Nesse caso, fiquei sem reação. Não sabia como lidar com aquela situação. Se eu concordasse com ela, estaria indo contra os princípios da minha disciplina e da minha ética profissional. Se eu discordasse dela, estaria arriscando ser acusado de apoiar e defender estupradores. Naquele momento me senti encurralado, sem saída. Contudo, não tinha mais condições de continuar a minha aula, apenas me calei e sentei à mesa para dar visto nos cadernos.
Depois daquela situação, perguntei-me como uma aluna tão jovem e inteligente podia ter uma opinião tão radical e intolerante. Será que ela tinha alguma experiência traumática que a fez pensar assim? Será que ela tinha sido influenciada por alguma ideologia ou grupo extremista? Será que ela tinha consciência das consequências do seu pensamento?

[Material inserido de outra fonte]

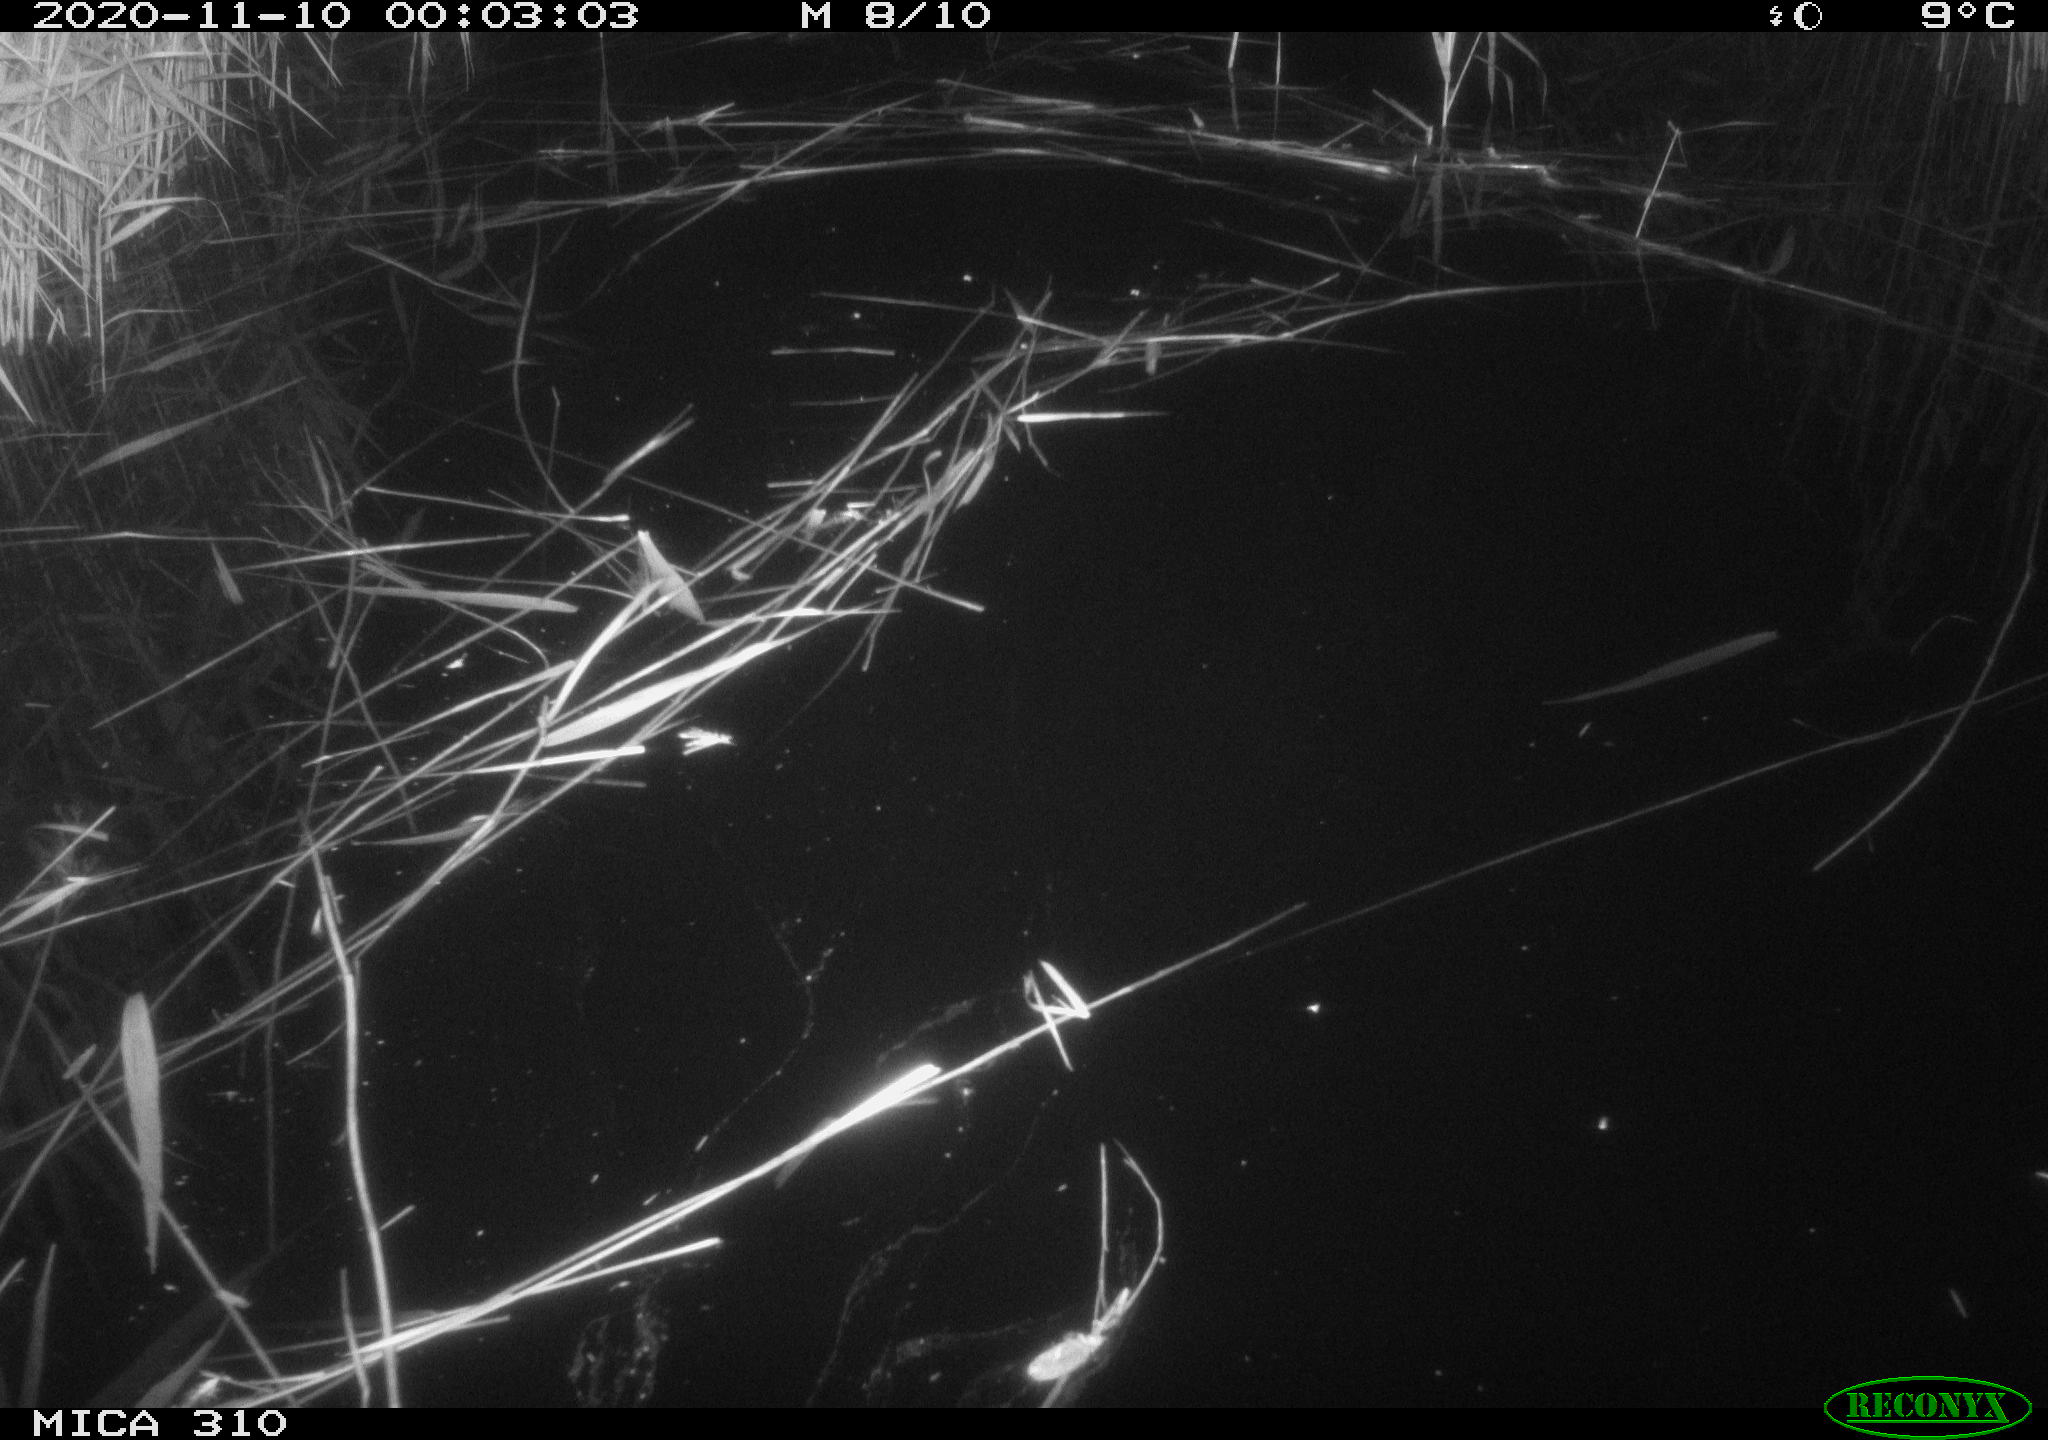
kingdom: Animalia
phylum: Chordata
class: Mammalia
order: Rodentia
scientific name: Rodentia
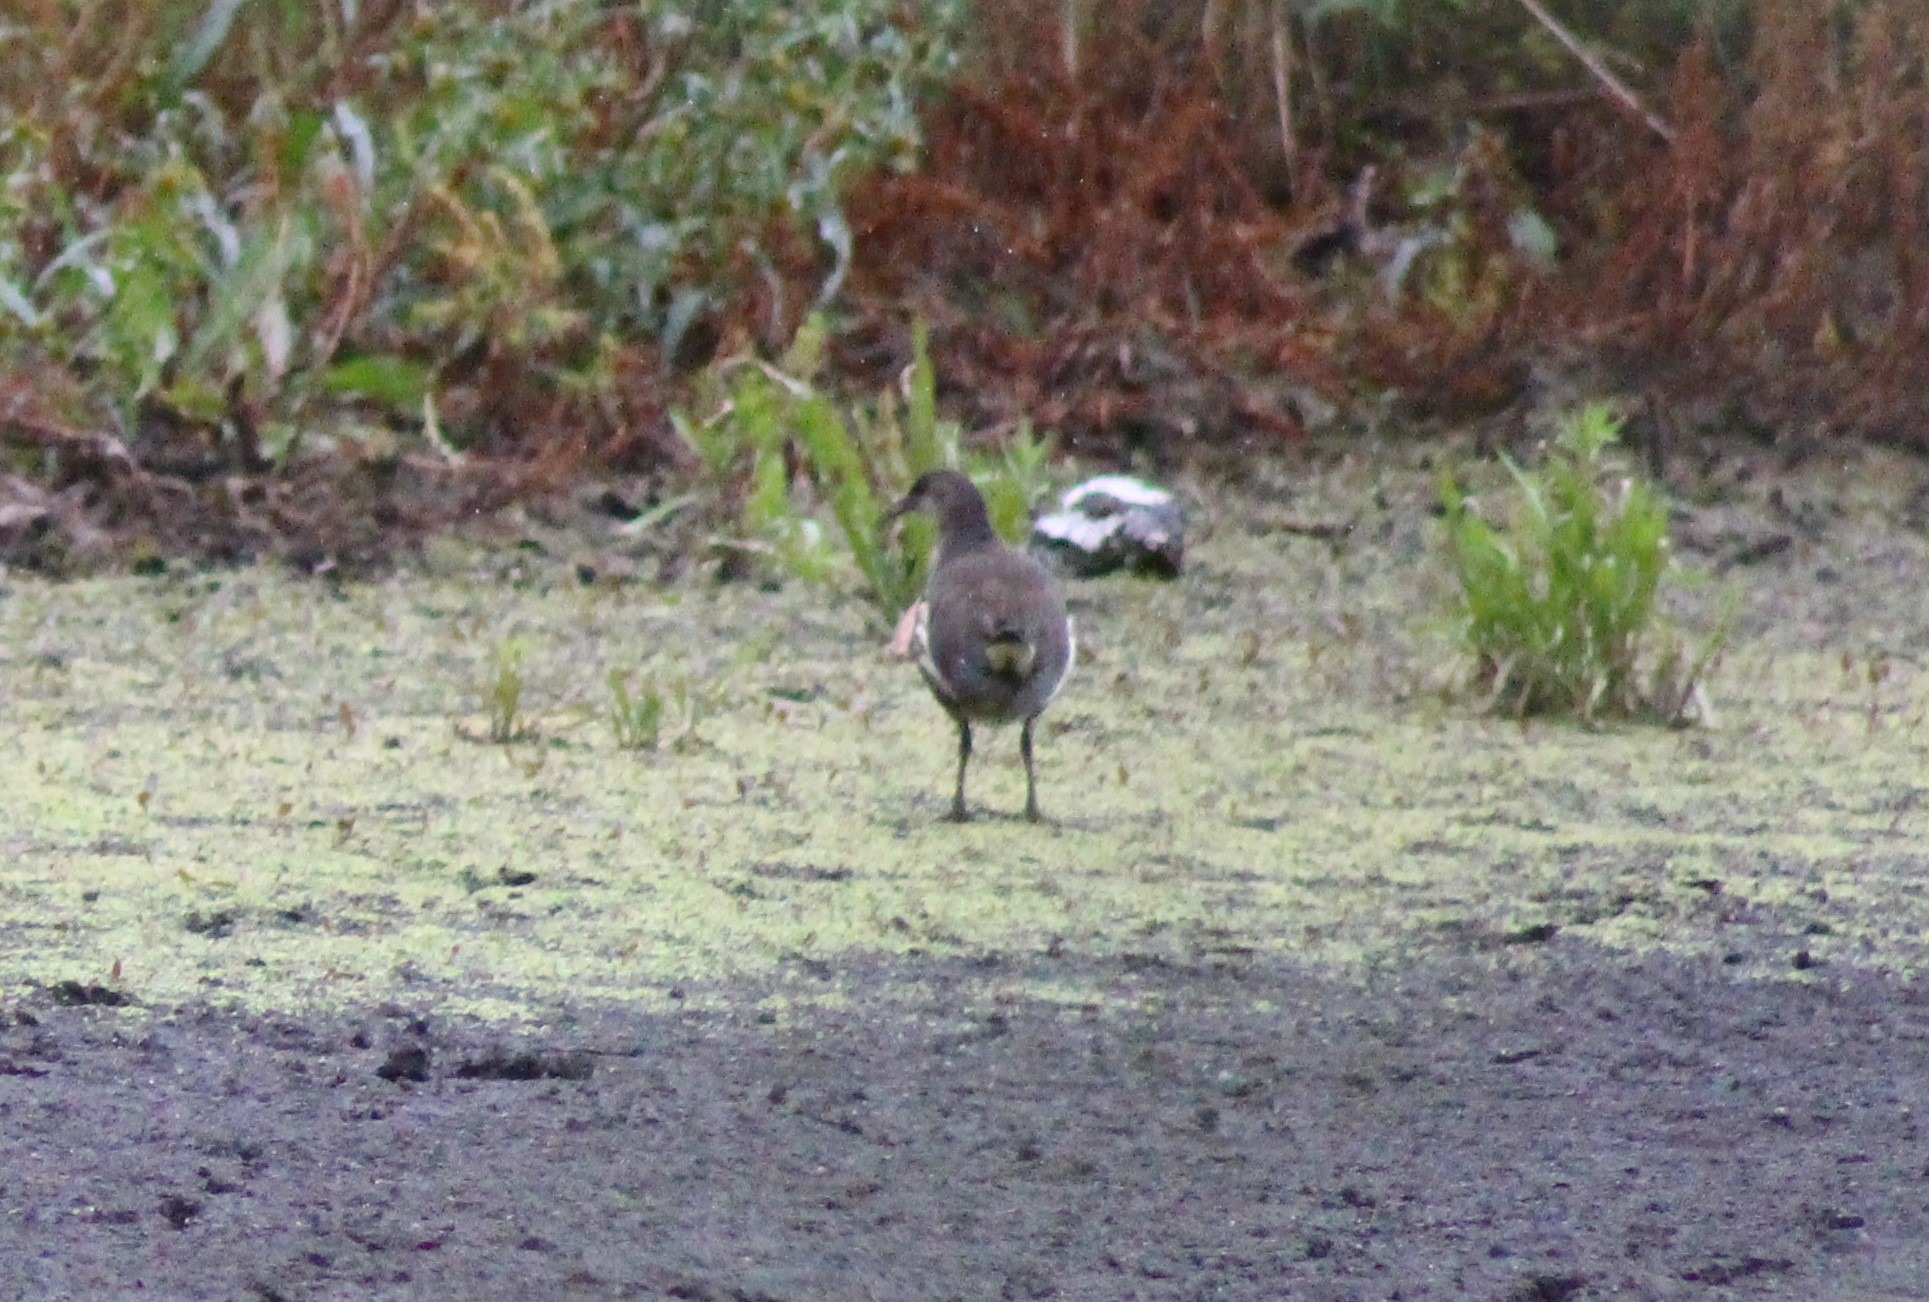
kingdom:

Eu fiquei triste e preocupado, poderia ser só uma demonstração de aversão a minha pessoa. Nisso percebi que o meu papel de educador era muito mais difícil do que eu imaginava. Eu não podia simplesmente transmitir conhecimentos e conceitos. Eu tinha que formar cidadãos críticos e conscientes, capazes de dialogar e respeitar as diferenças. Eu tinha que mostrar aos meus alunos que a justiça não se faz com violência, mas com razão e direito. Espero que eles lembre disso na redação do Enem.
Espero, também, que um dia essa aluna possa mudar de opinião, ou pelo menos se abrir para ouvir outras perspectivas. E que ela possa entender que o justiçamento é uma forma de barbárie, que só gera mais ódio e vingança. Que entenda o valor da vida humana, em todas as suas formas e manifestações.